Lo mismo es cierto para el tiempo. Si el tiempo se siente limitado, es menos probable que las personas lo usen, incluso cuando es lo mejor para ellos.

Entonces en otro estudio, les dimos a los participantes un calendario vacío para el día siguiente y les pedimos que lo llenaran, con la mayor precisión posible, con lo que habían programado (incluidos los tiempos de preparación o transición). Esto nos permitió calcular correctamente la cantidad de tiempo libre que tenían entre cada evento planificado.

Luego les dimos a los participantes la oportunidad de participar en un segundo estudio. Todos eligieron entre participar en un estudio en línea de 30-minute que les otorgaría US $ 2.50, o registrarse para un estudio en línea de 45 minutos para recibir $ 5.00. Cada uno tendría lugar durante una ventana de una hora.

Por nuestra parte, estratégicamente elegimos la ventana de una hora para los participantes. Le dijimos a la mitad que el estudio se realizaría una hora después del evento que habían programado. La otra mitad tomaría el estudio durante un período de tiempo que concluyó con un colchón de media hora antes de su evento programado.

Encontramos que los participantes en el primer grupo tenían muchas menos probabilidades de elegir el estudio más largo pero más lucrativo, a pesar de tener tiempo más que suficiente para completar el estudio.

Aún en otro estudio, nos preguntamos si el mero recordatorio de un evento próximo podría tener un efecto similar.

Antes de comenzar un estudio no relacionado, le dijimos a la mitad de los participantes que tendrían unos cinco minutos para hacer lo que quisieran. Le dijimos a la otra mitad que tenían aproximadamente cinco minutos antes de que "empezáramos".
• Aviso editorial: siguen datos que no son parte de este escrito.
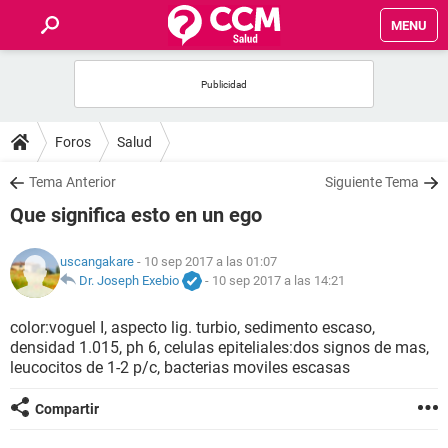
MENU
INICIO
FOROS
Foros
Salud
SALUD
Tema Anterior
Siguiente Tema
Que significa esto en un ego
FAMILIA
uscangakare
- 10 sep 2017 a las 01:07
NUTRICIÓN
Dr. Joseph Exebio
-
10 sep 2017 a las 14:21
color:voguel I, aspecto lig. turbio, sedimento escaso,
BIENESTAR
densidad 1.015, ph 6, celulas epiteliales:dos signos de mas,
leucocitos de 1-2 p/c, bacterias moviles escasas
SEXUALIDAD
Compartir
GLOSARIO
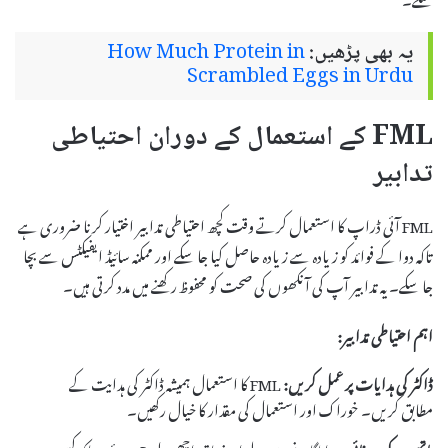
یہ بھی پڑھیں:
How Much Protein in
Scrambled Eggs in Urdu
FML کے استعمال کے دوران احتیاطی
تدابیر
FML آئی ڈراپ کا استعمال کرتے وقت کچھ احتیاطی تدابیر اختیار کرنا ضروری ہے
تاکہ دوا کے فوائد کو زیادہ سے زیادہ حاصل کیا جا سکے اور ممکنہ سائیڈ ایفیکٹس سے بچا
جا سکے۔ یہ تدابیر آپ کی آنکھوں کی صحت کو محفوظ رکھنے میں مدد کرتی ہیں۔
اہم احتیاطی تدابیر:
ڈاکٹر کی ہدایات پر عمل کریں:
FML کا استعمال ہمیشہ ڈاکٹر کی ہدایت کے
مطابق کریں۔ خوراک اور استعمال کی مقدار کا خیال رکھیں۔
ہاتھوں کی صفائی:
دوا لگانے سے پہلے اپنے ہاتھ اچھی طرح دھوئیں تاکہ کسی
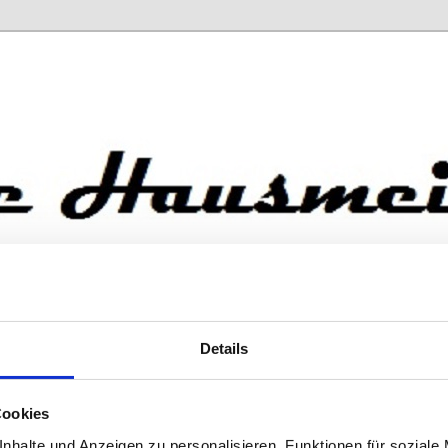
ürnberg
terin
Referenzen
Kontakt
Details
ommen!
Cookies
äre es unser Eigenes. Ganz gleich ob Sie einen festen
nhalte und Anzeigen zu personalisieren, Funktionen für soziale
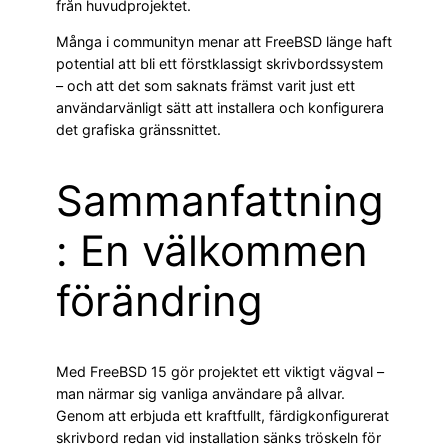
från huvudprojektet.
Många i communityn menar att FreeBSD länge haft
potential att bli ett förstklassigt skrivbordssystem
– och att det som saknats främst varit just ett
användarvänligt sätt att installera och konfigurera
det grafiska gränssnittet.
Sammanfattning
: En välkommen
förändring
Med FreeBSD 15 gör projektet ett viktigt vägval –
man närmar sig vanliga användare på allvar.
Genom att erbjuda ett kraftfullt, färdigkonfigurerat
skrivbord redan vid installation sänks tröskeln för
Para aquellos en el último grupo, la simple mención de "comenzar algo" fue suficiente para cambiar su comportamiento. Descubrimos que se involucraron en un número significativamente menor de actividades, ya sea respondiendo correos electrónicos o revisando las redes sociales, en este corto período de cinco minutos.

Estás menos hambriento de lo que piensas

Algunos podrían pensar que la hambruna en el tiempo surge porque tienen demasiado que hacer y no el tiempo suficiente para hacerlo.

Si bien este puede ser el caso a veces, nuestros resultados sugieren que la falla también radica en nuestra propia percepción de lo que sentimos que se puede hacer con el tiempo que tenemos. En otras palabras, es importante darse cuenta de que podríamos estar contribuyendo a nuestra hambruna de tiempo.

Si te encanta programar y planear tus días, un truco podría ser programar eventos o tareas consecutivos, lo que te deja con grandes cantidades de tiempo no programado. Varias horas ininterrumpidas de tiempo no programado se sentirán más largas, especialmente si no hay nada programado que se avecina.

Puede ser efectivo recordarse a sí mismo que el tiempo no es tan breve como se siente. Incluso si no crees que tendrás tiempo suficiente para completar algo, aún puedes comenzar una tarea y terminarla más tarde.

La conversaciónComo Aristóteles dijo una vez, "Buen comienzo, la mitad está hecha."

Sobre el Autor

Selin Malkoc, Profesor Asociado de Marketing, La Universidad del Estado de Ohio

Este artículo se publicó originalmente el La conversación. Leer el articulo original.